### Document passage

On the second day of the draft, Echols was selected with the 12th pick of the fourth round by the Tennessee Titans. On July 15, he signed a rookie contract with the Titans. However, on July 26, he was placed on the active/physically unable to perform list by the Titans. He made his debut with the Titans in week one against the Philadelphia Eagles. He recorded three tackles in the game. In week three, against the Cleveland Browns, Echols allowed the game–winning eight–yard touchdown to Browns wide receiver Dennis Northcutt. In the Titans' week four game against the Oakland Raiders, he suffered a leg injury and did not play another game for the rest of the season. He underwent surgery on his left tibia in December. He finished the season with 24 tackles in four games. The following season, he played sparingly, appearing in just five games and recording just eight tackles. His season debut came in week six against the Houston Texans, in which he recorded no tackles. Against both the Jacksonville Jaguars and Miami Dolphins, he recorded three tackles. In the 2004 preseason, after starting cornerback Samari Rolle injured his ankle, Echols started at right cornerback for the Titans. On August 30, against the Dallas Cowboys, he gave up 35-yard pass interference penalty, leading to the Cowboys' Billy Cundiff making a field goal to end the first half of the game. Despite starting, he was considered a candidate to be traded at the end of training camp, only to be released on September 14.

### Data records
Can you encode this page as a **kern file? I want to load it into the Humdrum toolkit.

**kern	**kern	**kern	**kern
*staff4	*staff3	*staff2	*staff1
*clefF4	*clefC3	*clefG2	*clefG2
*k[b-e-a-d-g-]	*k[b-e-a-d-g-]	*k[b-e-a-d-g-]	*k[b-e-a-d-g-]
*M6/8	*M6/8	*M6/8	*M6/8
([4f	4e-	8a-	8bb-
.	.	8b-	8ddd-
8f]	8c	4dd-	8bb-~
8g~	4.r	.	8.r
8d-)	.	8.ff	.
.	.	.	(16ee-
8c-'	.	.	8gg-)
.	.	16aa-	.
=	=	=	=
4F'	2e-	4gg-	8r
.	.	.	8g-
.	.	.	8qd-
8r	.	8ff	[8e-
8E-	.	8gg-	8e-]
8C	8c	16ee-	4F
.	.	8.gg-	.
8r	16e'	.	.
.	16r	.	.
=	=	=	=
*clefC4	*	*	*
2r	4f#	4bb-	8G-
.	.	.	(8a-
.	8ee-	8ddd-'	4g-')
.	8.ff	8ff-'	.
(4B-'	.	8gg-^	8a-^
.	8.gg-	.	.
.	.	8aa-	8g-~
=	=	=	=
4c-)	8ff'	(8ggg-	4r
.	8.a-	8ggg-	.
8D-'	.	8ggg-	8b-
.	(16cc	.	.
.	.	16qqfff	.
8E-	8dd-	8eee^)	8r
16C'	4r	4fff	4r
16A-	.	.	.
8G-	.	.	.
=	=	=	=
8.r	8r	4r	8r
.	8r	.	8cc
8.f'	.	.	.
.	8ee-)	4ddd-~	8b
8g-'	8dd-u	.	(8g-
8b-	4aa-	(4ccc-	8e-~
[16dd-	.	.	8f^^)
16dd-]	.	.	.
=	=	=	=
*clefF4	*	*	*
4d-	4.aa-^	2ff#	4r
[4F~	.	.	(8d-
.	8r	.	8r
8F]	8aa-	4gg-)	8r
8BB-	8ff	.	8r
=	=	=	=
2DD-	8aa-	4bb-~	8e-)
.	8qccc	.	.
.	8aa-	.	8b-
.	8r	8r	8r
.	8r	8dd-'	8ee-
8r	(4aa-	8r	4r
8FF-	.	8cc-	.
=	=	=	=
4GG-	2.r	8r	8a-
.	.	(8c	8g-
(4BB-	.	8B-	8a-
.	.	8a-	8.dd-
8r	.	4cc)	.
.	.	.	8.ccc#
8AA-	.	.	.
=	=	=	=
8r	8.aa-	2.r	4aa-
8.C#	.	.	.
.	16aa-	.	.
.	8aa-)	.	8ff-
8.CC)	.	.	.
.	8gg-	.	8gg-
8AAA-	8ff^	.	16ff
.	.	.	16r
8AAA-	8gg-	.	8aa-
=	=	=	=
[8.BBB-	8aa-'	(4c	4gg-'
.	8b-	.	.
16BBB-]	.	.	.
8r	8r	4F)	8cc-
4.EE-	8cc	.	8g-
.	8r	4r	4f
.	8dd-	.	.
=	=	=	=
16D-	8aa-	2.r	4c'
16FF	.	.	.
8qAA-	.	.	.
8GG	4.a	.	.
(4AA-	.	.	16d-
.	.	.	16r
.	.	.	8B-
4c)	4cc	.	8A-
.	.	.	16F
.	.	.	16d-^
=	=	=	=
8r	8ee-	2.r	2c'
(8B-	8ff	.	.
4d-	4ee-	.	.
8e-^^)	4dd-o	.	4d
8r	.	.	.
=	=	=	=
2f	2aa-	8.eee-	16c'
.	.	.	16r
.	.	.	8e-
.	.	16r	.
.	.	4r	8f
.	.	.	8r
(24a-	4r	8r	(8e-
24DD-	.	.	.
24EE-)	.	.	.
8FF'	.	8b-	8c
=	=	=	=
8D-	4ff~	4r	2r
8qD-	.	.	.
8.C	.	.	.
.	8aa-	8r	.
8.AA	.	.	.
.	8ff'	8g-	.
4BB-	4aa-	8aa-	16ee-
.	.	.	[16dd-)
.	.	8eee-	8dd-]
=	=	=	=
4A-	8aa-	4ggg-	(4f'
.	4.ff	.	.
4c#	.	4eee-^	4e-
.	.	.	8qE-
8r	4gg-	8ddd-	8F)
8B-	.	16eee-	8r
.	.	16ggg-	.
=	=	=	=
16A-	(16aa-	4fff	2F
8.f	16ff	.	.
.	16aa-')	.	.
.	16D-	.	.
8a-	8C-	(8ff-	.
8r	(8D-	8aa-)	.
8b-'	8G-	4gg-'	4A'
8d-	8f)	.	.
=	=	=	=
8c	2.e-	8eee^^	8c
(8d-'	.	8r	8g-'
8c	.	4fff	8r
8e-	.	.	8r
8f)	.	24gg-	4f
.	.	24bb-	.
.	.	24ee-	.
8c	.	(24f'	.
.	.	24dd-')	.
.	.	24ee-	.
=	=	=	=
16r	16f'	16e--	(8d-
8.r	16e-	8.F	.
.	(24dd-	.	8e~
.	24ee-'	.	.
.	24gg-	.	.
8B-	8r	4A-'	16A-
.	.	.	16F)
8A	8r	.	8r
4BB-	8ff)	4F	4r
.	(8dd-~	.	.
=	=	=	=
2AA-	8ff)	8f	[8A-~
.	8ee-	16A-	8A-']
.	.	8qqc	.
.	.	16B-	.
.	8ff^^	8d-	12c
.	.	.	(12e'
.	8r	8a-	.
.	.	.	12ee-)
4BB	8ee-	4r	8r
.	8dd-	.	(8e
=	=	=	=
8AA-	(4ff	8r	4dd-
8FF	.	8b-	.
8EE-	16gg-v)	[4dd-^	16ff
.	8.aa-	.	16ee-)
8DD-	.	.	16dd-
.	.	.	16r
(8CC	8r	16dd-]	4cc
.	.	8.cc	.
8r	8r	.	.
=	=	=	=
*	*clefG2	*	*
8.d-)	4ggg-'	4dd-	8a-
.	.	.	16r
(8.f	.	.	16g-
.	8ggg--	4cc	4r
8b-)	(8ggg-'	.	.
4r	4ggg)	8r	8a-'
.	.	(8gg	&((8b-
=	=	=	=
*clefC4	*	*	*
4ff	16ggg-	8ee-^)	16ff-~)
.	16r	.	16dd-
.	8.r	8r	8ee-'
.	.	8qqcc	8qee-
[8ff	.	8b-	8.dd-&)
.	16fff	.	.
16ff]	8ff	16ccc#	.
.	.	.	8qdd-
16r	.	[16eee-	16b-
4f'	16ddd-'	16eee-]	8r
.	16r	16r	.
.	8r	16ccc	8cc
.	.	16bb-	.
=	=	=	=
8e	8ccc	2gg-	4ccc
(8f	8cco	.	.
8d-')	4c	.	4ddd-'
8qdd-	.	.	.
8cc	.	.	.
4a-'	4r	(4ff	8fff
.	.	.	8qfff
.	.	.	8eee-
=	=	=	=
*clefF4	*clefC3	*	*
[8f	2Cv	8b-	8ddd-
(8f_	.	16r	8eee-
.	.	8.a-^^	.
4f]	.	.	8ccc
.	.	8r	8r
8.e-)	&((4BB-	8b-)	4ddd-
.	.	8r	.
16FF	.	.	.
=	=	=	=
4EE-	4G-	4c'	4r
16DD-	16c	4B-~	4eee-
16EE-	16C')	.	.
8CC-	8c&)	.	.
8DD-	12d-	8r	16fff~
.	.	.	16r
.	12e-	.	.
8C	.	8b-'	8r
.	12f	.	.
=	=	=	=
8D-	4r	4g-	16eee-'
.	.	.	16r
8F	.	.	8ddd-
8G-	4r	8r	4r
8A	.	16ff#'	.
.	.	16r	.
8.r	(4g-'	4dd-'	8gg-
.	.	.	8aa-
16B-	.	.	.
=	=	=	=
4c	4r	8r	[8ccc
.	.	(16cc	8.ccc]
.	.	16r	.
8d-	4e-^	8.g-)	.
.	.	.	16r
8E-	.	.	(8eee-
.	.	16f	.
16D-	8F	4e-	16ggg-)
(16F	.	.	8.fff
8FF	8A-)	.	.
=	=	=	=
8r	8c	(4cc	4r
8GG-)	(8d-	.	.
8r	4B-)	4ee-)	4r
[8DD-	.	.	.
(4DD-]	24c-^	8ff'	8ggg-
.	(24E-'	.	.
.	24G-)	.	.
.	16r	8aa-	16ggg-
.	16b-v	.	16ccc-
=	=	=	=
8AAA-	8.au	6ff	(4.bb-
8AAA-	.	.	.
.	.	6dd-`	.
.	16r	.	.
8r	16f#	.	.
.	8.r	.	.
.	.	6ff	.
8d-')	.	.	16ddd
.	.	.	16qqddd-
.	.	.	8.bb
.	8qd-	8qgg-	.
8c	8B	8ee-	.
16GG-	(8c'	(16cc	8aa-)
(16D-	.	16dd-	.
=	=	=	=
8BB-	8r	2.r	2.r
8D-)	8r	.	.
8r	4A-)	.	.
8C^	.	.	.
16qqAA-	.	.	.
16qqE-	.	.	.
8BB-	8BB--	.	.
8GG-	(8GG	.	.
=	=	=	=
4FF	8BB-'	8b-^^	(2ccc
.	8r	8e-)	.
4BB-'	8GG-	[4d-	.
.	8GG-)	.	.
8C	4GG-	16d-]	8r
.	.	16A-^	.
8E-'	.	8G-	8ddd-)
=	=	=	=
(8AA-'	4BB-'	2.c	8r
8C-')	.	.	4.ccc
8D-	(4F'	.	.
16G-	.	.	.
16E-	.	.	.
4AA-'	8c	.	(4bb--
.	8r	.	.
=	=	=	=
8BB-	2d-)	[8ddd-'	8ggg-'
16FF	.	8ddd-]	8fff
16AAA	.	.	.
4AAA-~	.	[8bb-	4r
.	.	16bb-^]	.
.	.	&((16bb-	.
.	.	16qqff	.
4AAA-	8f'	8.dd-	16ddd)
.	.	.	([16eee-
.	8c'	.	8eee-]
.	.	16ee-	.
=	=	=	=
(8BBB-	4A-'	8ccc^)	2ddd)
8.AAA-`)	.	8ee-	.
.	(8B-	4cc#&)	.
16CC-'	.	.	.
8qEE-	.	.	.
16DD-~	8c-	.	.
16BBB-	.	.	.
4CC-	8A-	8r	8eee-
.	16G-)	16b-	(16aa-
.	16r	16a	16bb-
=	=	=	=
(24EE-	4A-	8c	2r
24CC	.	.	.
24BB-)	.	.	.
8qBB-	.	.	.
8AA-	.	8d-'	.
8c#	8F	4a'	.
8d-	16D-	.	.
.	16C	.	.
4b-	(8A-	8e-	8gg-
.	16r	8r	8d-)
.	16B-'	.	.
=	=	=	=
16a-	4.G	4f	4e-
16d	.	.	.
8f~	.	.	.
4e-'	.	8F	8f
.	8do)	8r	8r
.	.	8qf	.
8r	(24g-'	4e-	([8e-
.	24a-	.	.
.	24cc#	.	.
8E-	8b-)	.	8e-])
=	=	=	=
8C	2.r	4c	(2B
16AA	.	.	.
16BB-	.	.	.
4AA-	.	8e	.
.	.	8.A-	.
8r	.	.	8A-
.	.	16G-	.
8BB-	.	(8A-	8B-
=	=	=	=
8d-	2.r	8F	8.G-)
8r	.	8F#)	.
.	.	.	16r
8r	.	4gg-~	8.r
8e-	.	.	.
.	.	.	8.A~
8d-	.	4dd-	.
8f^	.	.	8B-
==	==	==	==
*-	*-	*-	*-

### What is needed
Copy out, word for word, the full passage above about Echols's seasons with the Tennessee Titans.

### Answer to the problem
On the second day of the draft, Echols was selected with the 12th pick of the fourth round by the Tennessee Titans. On July 15, he signed a rookie contract with the Titans. However, on July 26, he was placed on the active/physically unable to perform list by the Titans. He made his debut with the Titans in week one against the Philadelphia Eagles. He recorded three tackles in the game. In week three, against the Cleveland Browns, Echols allowed the game–winning eight–yard touchdown to Browns wide receiver Dennis Northcutt. In the Titans' week four game against the Oakland Raiders, he suffered a leg injury and did not play another game for the rest of the season. He underwent surgery on his left tibia in December. He finished the season with 24 tackles in four games. The following season, he played sparingly, appearing in just five games and recording just eight tackles. His season debut came in week six against the Houston Texans, in which he recorded no tackles. Against both the Jacksonville Jaguars and Miami Dolphins, he recorded three tackles. In the 2004 preseason, after starting cornerback Samari Rolle injured his ankle, Echols started at right cornerback for the Titans. On August 30, against the Dallas Cowboys, he gave up 35-yard pass interference penalty, leading to the Cowboys' Billy Cundiff making a field goal to end the first half of the game. Despite starting, he was considered a candidate to be traded at the end of training camp, only to be released on September 14.